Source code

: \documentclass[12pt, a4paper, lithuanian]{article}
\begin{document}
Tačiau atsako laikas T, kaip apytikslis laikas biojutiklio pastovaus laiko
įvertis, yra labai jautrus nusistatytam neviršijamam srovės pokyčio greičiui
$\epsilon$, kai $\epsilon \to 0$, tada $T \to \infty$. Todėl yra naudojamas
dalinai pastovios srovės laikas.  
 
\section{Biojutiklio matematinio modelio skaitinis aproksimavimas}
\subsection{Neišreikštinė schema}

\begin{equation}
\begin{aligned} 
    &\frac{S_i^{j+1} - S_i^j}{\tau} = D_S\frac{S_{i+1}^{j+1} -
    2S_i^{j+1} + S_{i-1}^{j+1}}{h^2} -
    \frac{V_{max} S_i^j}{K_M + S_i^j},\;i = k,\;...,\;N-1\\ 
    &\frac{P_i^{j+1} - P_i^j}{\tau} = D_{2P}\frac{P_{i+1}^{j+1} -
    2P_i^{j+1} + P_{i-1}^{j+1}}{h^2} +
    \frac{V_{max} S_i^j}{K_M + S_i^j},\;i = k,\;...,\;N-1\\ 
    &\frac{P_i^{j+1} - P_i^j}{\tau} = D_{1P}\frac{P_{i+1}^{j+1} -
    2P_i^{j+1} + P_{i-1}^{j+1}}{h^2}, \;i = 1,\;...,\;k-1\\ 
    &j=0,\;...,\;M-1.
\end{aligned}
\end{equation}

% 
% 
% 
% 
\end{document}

* _Assignment_: Whenever a line above includes "laikas", copy it in full.

* _Your response_:
Tačiau atsako laikas T, kaip apytikslis laikas biojutiklio pastovaus laiko
dalinai pastovios srovės laikas.  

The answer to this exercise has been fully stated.